University researchers have announced that “bullet fingerprinting” technology has taken another step forward.
The technique of “visualising fingerprints” from metal surfaces, such as fragments of bullet casing, has already proved a huge success in the world of forensic investigation.
Developed by Dr John Bond, from Northamptonshire Police Scientific Support Unit, in collaboration with scientists from the University of Leicester – it allows scientists to find prints even after they have been removed.
The discovery was named last year as one of Time Magazine’s top 50 inventions of the year and Dr Bond’s assistance has already been sought by police forces across the world to crack “cold cases”.
Today researchers at the university’s chemistry department announced developments of the technology, uncovering new ways of recovering prints from metal surfaces.
Researcher Alex Goddard has uncovered a natural technique that he believes is so simple it has been overlooked until now.
It involves studying chemical and physical interactions between the metal and fingerprint sweat deposit.
Using advanced surface imaging techniques, such as an Atomic Force Microscope, nanoscale observations of fingerprinted brass samples can identify the optimum conditions to promote the natural enhancement of the fingerprint and improve the recovery rate.
It has also proven that components of the sweat deposit survive washing and wiping of the surface.
Mr Goddard said: “Once a finger has touched the metal surface, a residue remains behind, this starts to react with the metal and an image of the fingerprint can be developed by use of elevated temperature and humidity, with the resultant image becoming a permanent feature on the surface of the metal.

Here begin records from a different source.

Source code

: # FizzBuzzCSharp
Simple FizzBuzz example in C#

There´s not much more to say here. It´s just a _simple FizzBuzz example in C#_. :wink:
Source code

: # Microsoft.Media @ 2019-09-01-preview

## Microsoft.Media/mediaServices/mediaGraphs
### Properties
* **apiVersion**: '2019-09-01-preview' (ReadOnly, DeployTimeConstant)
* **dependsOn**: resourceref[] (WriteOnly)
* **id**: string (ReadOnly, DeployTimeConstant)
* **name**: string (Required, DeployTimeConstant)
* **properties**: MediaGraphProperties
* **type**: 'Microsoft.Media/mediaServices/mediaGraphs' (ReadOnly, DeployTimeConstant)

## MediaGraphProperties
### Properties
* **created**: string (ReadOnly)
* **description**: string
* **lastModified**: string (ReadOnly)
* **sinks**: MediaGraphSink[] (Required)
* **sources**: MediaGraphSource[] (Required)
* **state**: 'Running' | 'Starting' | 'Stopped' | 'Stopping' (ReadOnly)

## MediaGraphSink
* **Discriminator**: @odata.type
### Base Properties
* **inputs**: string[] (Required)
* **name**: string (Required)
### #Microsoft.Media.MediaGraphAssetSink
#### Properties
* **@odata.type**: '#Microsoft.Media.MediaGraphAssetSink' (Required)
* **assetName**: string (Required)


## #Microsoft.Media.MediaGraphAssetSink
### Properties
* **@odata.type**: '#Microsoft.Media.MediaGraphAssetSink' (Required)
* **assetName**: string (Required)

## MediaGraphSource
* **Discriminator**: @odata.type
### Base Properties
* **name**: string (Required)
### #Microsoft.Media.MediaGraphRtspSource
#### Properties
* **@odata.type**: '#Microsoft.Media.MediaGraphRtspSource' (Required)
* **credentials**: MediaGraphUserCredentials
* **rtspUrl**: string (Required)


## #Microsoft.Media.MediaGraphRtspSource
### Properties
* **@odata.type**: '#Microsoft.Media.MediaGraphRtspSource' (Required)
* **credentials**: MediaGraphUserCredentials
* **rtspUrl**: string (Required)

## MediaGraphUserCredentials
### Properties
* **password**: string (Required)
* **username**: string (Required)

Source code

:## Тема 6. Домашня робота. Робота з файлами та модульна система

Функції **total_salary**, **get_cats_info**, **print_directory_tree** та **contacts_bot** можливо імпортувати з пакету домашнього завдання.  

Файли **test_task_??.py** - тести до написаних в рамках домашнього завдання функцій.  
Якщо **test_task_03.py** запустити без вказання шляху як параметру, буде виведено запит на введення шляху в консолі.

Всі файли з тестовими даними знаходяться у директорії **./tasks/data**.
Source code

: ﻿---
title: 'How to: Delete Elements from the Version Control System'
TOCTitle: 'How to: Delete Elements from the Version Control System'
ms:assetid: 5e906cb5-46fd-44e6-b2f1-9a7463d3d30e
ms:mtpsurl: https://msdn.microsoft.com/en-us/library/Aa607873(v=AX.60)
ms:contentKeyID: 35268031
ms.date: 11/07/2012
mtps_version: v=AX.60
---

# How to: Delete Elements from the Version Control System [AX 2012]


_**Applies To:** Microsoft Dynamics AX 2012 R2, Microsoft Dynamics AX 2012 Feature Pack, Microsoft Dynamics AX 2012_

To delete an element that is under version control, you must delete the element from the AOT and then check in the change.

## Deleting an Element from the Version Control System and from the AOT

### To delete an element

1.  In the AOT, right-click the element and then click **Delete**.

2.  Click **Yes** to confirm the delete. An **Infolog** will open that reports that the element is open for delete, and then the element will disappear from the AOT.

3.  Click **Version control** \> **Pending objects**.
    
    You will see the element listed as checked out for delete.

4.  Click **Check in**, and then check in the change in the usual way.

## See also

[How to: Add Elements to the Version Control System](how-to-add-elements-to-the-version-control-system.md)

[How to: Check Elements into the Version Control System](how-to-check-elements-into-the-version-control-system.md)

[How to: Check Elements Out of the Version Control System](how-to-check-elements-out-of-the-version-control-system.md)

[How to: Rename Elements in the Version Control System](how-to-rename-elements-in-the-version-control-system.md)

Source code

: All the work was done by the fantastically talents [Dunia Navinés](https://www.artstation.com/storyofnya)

“Currently, fingerprint recovery from bullets is very low; less than one per cent, This uses a natural process and even if it only leads to small increase in success rate, then that would be significant.
“Previous recovery methods include applying powder to the material which can actually damage the evidence.
“This new technique promotes a naturally occurring process which does not involve adding anything to, or damaging, the evidence.
“Instead, it employs heat and humidity to promote the enhancement of the fingerprint image, there are also indications that it could be used after other techniques have failed, perhaps as a last resort.”
Mr Goddard recently presented his findings at the University of Leicester’s Postgraduate Research Festival.
Dr Bond, also an Honorary Research Fellow at the university’s Forensic Research Centre, added: “I am delighted that this research in the chemistry department is producing really interesting and useful results.
“This is an important area of forensic research and Northamptonshire Police is proud to be associated with the University.
“I look forward to further developments.”